Here, let me share 1 John 1:8 with you, “If we claim to be without sin, we deceive ourselves and the truth is not in us.” The way I see this scripture is this, the issue is not about our claim that we are without sin. There is no deception or self-deception there. No right-minded person in this day and age would dare make such sanctimonious claim. Imagine a preacher standing behind the pulpit and proclaiming with fists pumping in the air: “My beloved, I am officially sinless. Praise God!” (Of course, I wouldn't be surprised if the reception to that is a standing ovation …sadly nothing actually surprises me anymore).

No way hosea, that would be too blatant, even shameless. It is now more about proclaiming that by grace (or by faith or by unconditional love…pick your poison), one is above sin. Isn’t that much more digestible, even profoundly enchanting? If everything in this modern age is about projecting an image (putting form before substance), then that proclamation is both mysterious and mystical at the same time. And everybody loves a holy mystic in a Sabbath suit.

There is of course a distinction between claiming that we are without sin and that we are above sin (in essence, however, they are largely the same). The former will invite immediate scorn for obvious reasons while the latter will naturally invite awe and wonders, and god forbid, religious adulation. And this deception no doubt means that the truth is not in us as the scripture so admonishes, but that doesn’t prevent the deluded from peddling the truth so as to deepen the self-deception and perpetuate the mass delusion. Imagine the same preacher standing behind the pulpit and shouting in victory, “Dear beloved, I have overcome. I am now above sin. Amen! God is good!” Short of saying that he is perfect, the congregants will go wild with applause. The scary thing is that I can imagine the Pharisee thinking the exact same thing.

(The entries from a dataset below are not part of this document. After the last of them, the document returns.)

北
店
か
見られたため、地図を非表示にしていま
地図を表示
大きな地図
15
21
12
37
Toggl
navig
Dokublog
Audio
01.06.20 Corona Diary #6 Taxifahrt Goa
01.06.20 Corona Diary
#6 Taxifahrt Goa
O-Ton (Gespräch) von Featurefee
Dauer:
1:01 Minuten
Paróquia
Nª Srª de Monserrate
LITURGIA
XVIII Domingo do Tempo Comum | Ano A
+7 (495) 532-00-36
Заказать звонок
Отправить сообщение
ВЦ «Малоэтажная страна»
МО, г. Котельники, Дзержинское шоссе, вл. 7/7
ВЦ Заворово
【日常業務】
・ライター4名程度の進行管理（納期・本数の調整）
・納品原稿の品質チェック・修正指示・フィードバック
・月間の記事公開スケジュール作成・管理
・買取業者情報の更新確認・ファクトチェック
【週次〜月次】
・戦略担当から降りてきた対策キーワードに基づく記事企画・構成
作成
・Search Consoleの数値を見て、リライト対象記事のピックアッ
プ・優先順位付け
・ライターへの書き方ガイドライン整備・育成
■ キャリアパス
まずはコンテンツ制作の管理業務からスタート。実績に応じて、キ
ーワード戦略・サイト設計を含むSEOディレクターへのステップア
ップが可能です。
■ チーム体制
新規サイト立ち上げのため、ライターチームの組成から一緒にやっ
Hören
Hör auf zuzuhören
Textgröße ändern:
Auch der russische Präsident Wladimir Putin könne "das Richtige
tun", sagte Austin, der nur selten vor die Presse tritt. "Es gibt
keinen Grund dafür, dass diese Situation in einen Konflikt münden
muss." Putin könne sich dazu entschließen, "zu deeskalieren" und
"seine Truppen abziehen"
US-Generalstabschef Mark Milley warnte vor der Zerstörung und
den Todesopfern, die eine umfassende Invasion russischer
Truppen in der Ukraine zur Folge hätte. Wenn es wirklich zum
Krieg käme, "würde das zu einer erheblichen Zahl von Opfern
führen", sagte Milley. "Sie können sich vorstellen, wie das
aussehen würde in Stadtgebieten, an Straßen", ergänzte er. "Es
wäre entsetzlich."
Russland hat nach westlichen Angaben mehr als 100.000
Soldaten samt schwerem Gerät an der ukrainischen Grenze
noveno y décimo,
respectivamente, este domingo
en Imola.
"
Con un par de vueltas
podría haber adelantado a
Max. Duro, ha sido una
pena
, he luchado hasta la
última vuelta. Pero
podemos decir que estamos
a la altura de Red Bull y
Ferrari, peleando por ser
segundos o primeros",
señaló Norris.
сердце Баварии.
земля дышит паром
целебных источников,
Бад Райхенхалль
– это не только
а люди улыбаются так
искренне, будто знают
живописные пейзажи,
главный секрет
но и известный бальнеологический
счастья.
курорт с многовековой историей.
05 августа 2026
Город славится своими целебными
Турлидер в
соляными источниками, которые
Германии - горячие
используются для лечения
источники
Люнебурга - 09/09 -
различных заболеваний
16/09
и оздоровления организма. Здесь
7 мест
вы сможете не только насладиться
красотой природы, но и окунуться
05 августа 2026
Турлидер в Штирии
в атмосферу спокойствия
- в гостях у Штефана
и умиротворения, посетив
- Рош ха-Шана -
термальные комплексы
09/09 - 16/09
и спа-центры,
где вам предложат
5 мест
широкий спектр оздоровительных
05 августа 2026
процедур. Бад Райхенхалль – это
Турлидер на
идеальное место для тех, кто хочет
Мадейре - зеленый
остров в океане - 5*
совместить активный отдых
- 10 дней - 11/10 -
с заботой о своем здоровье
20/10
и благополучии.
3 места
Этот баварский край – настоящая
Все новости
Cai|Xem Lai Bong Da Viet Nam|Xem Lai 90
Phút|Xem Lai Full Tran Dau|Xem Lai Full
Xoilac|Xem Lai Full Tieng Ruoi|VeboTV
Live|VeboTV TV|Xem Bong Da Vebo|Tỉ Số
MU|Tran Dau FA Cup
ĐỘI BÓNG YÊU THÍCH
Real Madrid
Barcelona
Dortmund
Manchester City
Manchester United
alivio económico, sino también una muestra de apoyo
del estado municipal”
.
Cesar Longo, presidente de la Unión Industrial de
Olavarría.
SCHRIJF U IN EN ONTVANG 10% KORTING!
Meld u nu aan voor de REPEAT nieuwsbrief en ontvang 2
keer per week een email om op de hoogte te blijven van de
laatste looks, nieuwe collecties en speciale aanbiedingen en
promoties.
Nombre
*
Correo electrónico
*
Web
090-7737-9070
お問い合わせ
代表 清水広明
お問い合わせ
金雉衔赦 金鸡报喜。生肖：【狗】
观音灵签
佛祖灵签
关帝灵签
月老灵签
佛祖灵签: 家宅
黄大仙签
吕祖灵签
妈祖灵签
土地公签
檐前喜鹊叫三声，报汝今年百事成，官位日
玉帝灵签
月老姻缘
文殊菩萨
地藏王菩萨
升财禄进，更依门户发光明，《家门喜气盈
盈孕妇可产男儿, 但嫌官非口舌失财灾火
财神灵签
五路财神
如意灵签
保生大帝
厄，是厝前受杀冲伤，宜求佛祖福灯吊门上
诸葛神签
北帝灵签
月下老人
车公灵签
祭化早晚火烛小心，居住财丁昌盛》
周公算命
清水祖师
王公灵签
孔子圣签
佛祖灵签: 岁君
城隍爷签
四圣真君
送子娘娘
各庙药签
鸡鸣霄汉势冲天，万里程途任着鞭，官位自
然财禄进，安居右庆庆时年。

Now, the tax collector on the other hand prayed in complete self-desolation, almost to the degree of self-immolation. His fists pounding his ribcage as he cried out, “God, have mercy on me, a sinner.” This was the same heartbroken admission of unworthiness that Peter, the first and original fisher of men, cried out when he saw Jesus.

Somehow, Jesus has this phenomenal social effect on the people he meets. No one who has been touched by him can still place any value in their own strength and worldly accomplishments. It is just an irresistible and instinctive response when we have a personal encounter with Jesus. We fall flat on our face, strip ourselves of everything we count worthy in the eyes of this world, and stand naked before the one who was once made to be nothing at Calvary for our sake.

More importantly, like the tax collector, we humbly keep our distance from the throne of mercy as we beg for mercy. And our life thereafter, and for as long as we live, demonstrates this inward transformation as we boast about what Jesus has done at Calvary and nothing of ourselves and our deeds. This enduring change in us is in fact infectious and people will be drawn to God for the right reason because of how we live our life. And when they confront their own trials of faith, they will be reminded and empowered by how we live in humility and servitude and will draw strength from the source of it all, that is, a willing and loving Savior who gave everything up in order to gain everything that truly matters for us.

Let me thus end with this pilgrim song of a life truly transformed:-

Living for Jesus a life that is true,
Strive to please Him in all that I do;
Yielding allegiance, glad-hearted and free,
This is the pathway of blessing for me.